The asset gain, which is 2.43 times higher than the company’s net profits last year, could bring this year’s shareholder dividend to the highest level in recent years. Chinatrust Financial issued NT$0.18 in cash dividends and NT$0.32 in stock dividends last year.
Chinatrust Financial yesterday posted net income of NT$2.43 billion, or NT$0.15 per share, for last year, down 83 percent from NT$14.71 billion earned in 2008.
This year, the board would include about NT$10 billion in gains from its holding in local financial service provider, Mega Financial Holding Co (兆豐金), when discussing dividend policy later this year, company financial executive Hsu Miao-chiu (許妙靜) told a media briefing.

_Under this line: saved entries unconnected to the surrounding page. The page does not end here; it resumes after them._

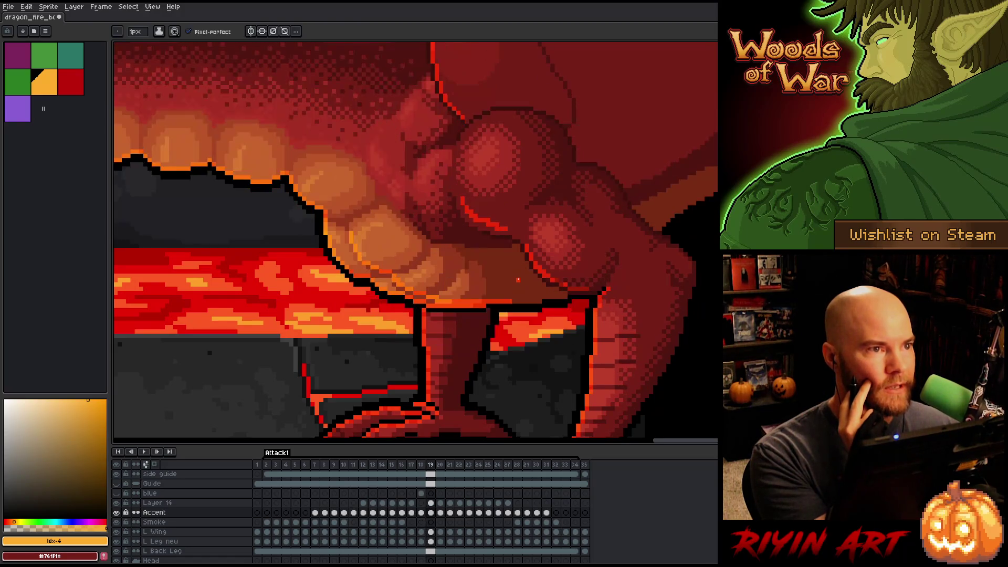
key(Left)
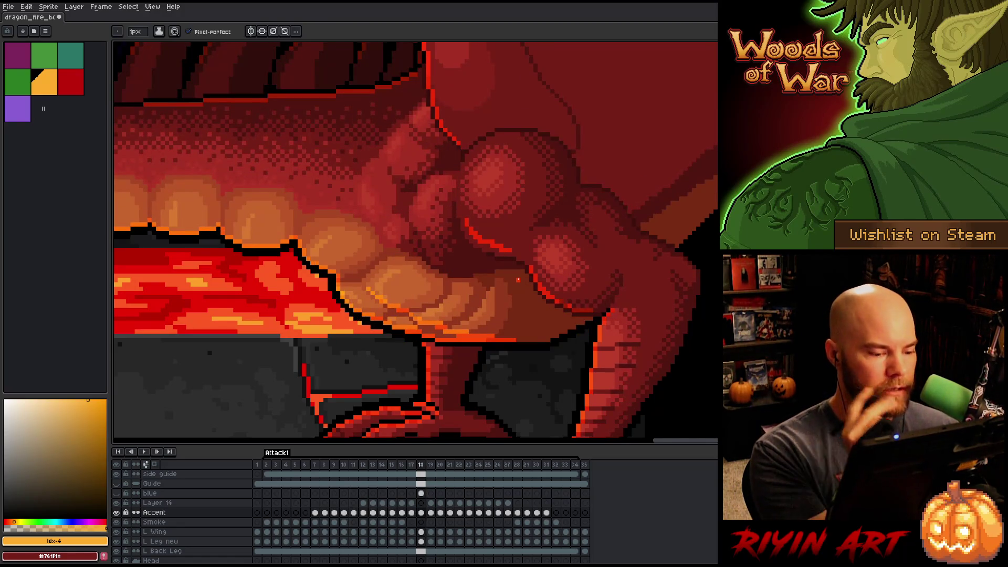
Select the Pencil, recheck frame 19's belly rim against frame 18, and advance to frame 20.
key(b)
key(Right)
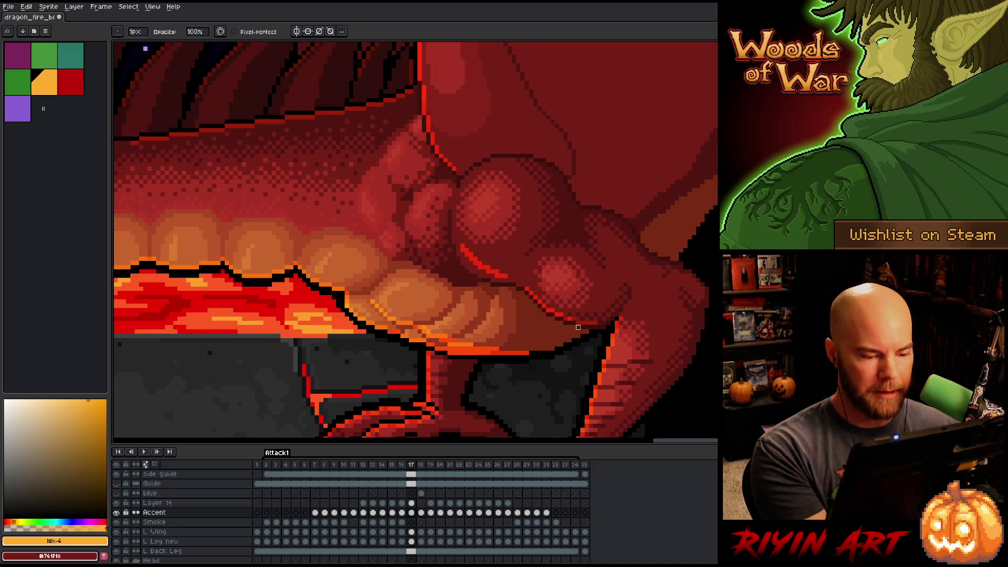
key(Left)
key(Right)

Chinatrust originally held a 5.35 percent stake in Mega Financial Holding, but the company planned to unload the holding as investigators found the financial service provider illegally obtained the shares in 2006.

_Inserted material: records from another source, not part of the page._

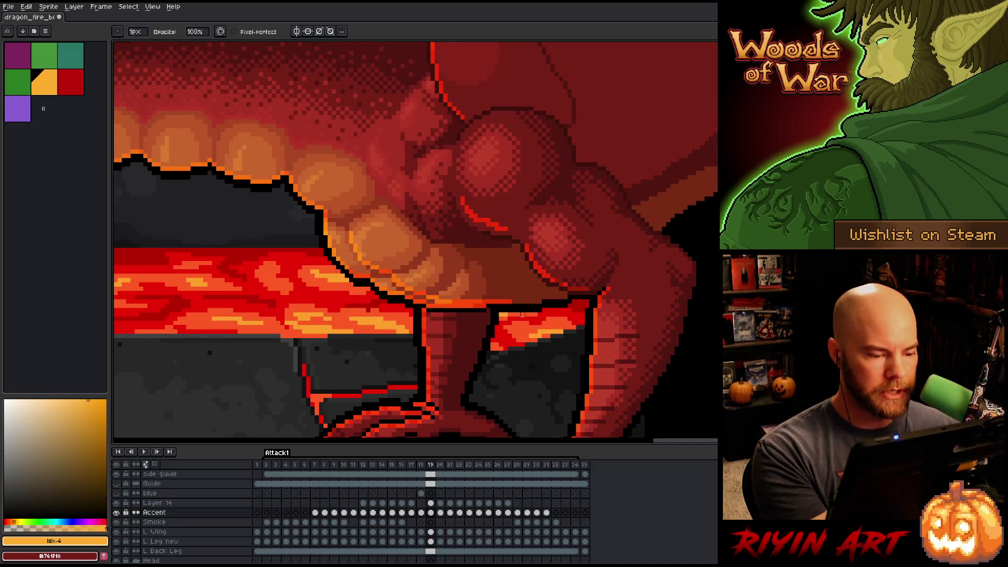
key(Left)
key(Right)
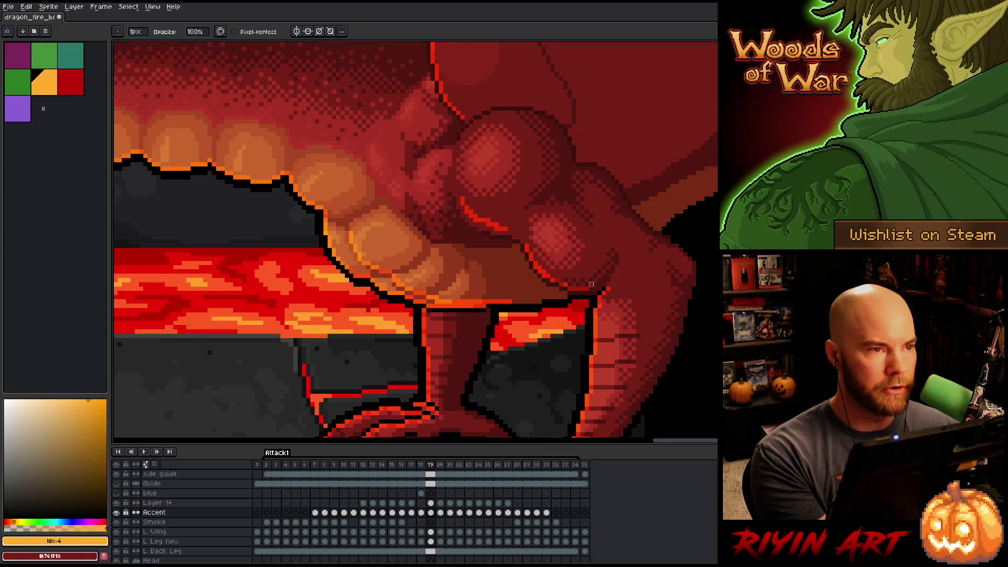
key(Left)
key(Right)
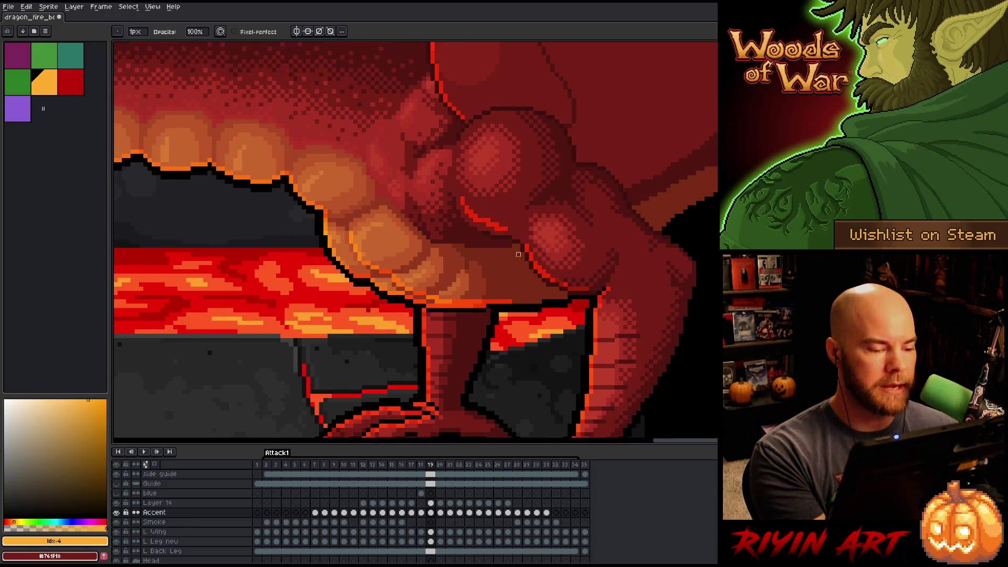
key(Right)
key(e)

Separately, Chinatrust Financial said expanding into China would be one of its priorities this year.
“Buying a stake in Chinese commercial banks is one of the most important strategies, as it will be the fastest way to expand our banking network,” Chinatrust Financial president Daniel Wu (吳一揆) said yesterday.
Wu said the company would make the move after Taiwan signs a proposed economic cooperation framework agreement (EFCA) with China. Currently, Beijing allows Taiwanese financial service providers to acquire as much as 20 percent of Chinese commercial banks, Wu said.
Chinatrust Financial hopes to form a strategic alliance with medium or large Chinese banks in southeastern provinces of China where Taiwanese businesspeople operate Chinese units, Wu said. Chinatrust Financial also planned to set up a subsidiary in Shanghai, Wu said.
Separately, the company expected net interest margin to improve by between 0.05 percentage points and 0.1 percentage points this year from last year’s 1.44 percent, pinning its hopes on key interest hikes by the nation’s central bank, Wu said.
The central bank may start tightening monetary policy by raising key benchmark interest rates by 0.25 percent, or 0.5 percent in the second half of this year to reduce the risk of inflation, Wu said.
In addition, Chinatrust Financial would stick to its plan to expand into the insurance market by acquiring American International Group Inc’s Taiwanese insurance unit, Nan Shan Life Insurance Co (南山人壽), Wu said.
The acquisition is pending approvals from government units.
Shares of Chinatrust Financial fell 0.97 percent to NT$17.4 yesterday, under-performing the benchmark TAIEX, which edged up 0.12 percent.